How to complete this task ::
In the copy, keep the lines from the first line of the material below through the line containing "thumb tip: (215, 155)" exactly as they are, and include no pictures.

The data ::

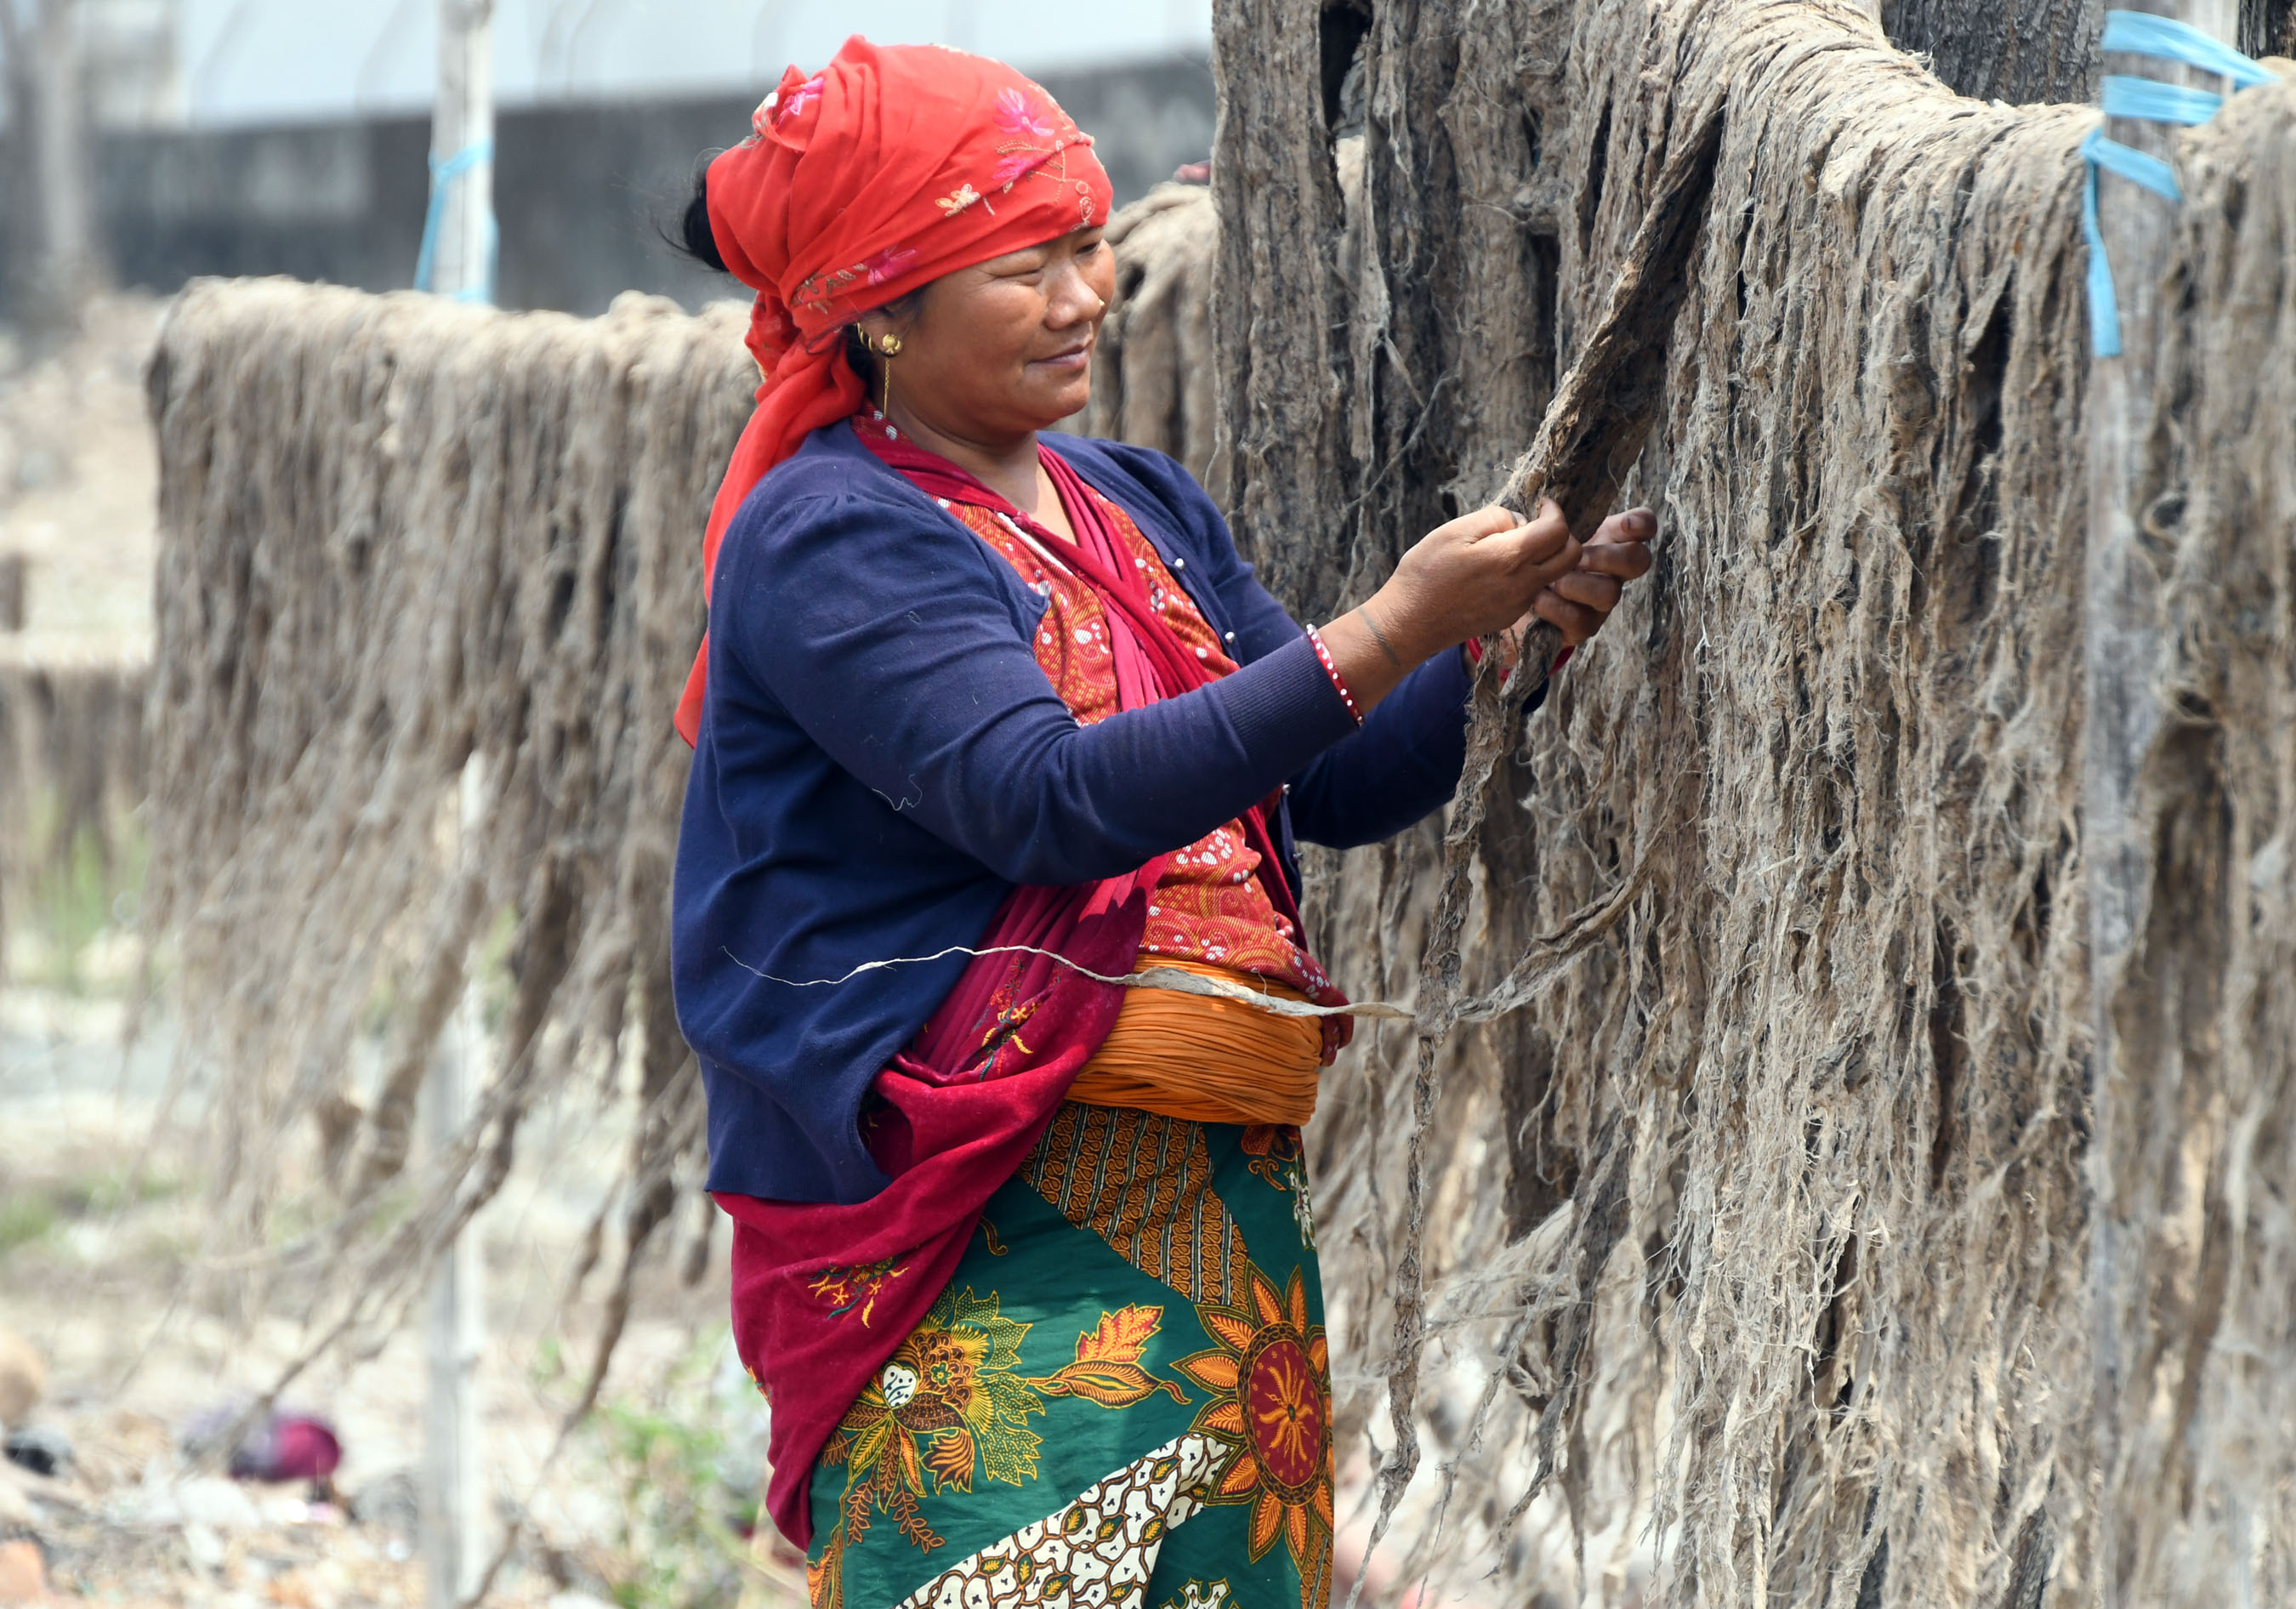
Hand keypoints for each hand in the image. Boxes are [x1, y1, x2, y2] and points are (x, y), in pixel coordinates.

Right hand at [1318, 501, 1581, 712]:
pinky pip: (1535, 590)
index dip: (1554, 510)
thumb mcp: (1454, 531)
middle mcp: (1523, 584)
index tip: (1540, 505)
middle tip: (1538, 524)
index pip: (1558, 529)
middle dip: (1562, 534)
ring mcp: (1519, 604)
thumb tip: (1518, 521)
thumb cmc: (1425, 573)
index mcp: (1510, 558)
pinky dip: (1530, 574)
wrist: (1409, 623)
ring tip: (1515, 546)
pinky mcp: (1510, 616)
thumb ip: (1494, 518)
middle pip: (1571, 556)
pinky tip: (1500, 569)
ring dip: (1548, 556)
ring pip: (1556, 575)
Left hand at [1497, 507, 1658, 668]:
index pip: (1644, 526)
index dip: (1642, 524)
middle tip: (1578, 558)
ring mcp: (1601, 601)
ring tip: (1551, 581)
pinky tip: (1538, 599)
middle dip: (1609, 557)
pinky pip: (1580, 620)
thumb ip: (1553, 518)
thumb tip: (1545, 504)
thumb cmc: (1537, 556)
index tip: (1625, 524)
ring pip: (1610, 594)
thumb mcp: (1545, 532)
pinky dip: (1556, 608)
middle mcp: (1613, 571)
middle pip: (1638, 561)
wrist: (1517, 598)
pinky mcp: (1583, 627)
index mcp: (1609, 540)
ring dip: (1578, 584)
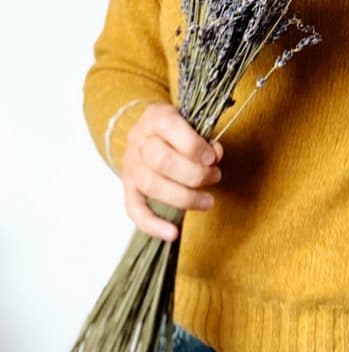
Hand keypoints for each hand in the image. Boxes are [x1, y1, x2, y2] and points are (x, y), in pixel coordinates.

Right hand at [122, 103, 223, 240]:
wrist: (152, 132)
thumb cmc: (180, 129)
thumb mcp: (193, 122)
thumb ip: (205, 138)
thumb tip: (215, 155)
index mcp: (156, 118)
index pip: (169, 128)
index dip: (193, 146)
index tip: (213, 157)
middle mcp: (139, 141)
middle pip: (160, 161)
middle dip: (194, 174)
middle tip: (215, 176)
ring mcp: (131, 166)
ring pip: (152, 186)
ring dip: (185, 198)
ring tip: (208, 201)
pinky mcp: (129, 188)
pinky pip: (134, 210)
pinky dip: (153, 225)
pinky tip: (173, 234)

Answer to this task ::
Hand keypoints for each hand in the image. Boxes are [x1, y1, x2, y2] and points are (x, y), in pixel coordinates.

Right hand at [1318, 501, 1581, 712]:
pinky pip: (1535, 590)
index dip: (1554, 510)
thumb mcp: (1454, 531)
middle mcp: (1523, 584)
index tip: (1540, 505)
middle tip: (1538, 524)
index pip: (1558, 529)
middle dip: (1562, 534)
ring mcp: (1519, 604)
thumb tip: (1518, 521)
thumb cmc: (1425, 573)
index mcp: (1510, 558)
pinky dip: (1530, 574)
wrist: (1409, 623)
ring tip: (1515, 546)
pinky mcp: (1510, 616)
thumb ip: (1494, 518)
middle pip: (1571, 556)
pinky tip: (1500, 569)
ring dip: (1548, 556)
ring pip: (1556, 575)
Left hand at [1497, 507, 1658, 668]:
index pip: (1644, 526)
index dip: (1642, 524)
middle tip: (1578, 558)
ring mcp: (1601, 601)
ring tip: (1551, 581)
pinky tip: (1538, 599)
middle dip: (1609, 557)
pinky pip: (1580, 620)
thumb ip: (1553, 518)
thumb tip: (1545, 504)
thumb cmc: (1537, 556)
index tip: (1625, 524)
ring pip: (1610, 594)
thumb mcp: (1545, 532)
pinky dip: (1556, 608)
middle mcp: (1613, 571)
middle pip: (1638, 561)
wrist: (1517, 598)
pinky mcp: (1583, 627)
index mcp: (1609, 540)
ring dip: (1578, 584)
Hand keypoints for each hand in the image. Boxes are [x1, y1, x2, y2] and points are (x, y), in pixel coordinates.

Right hand at [122, 103, 223, 240]:
wrist: (152, 132)
thumb cmc: (180, 129)
thumb mcp: (193, 122)
thumb ip: (205, 138)
thumb tip: (215, 155)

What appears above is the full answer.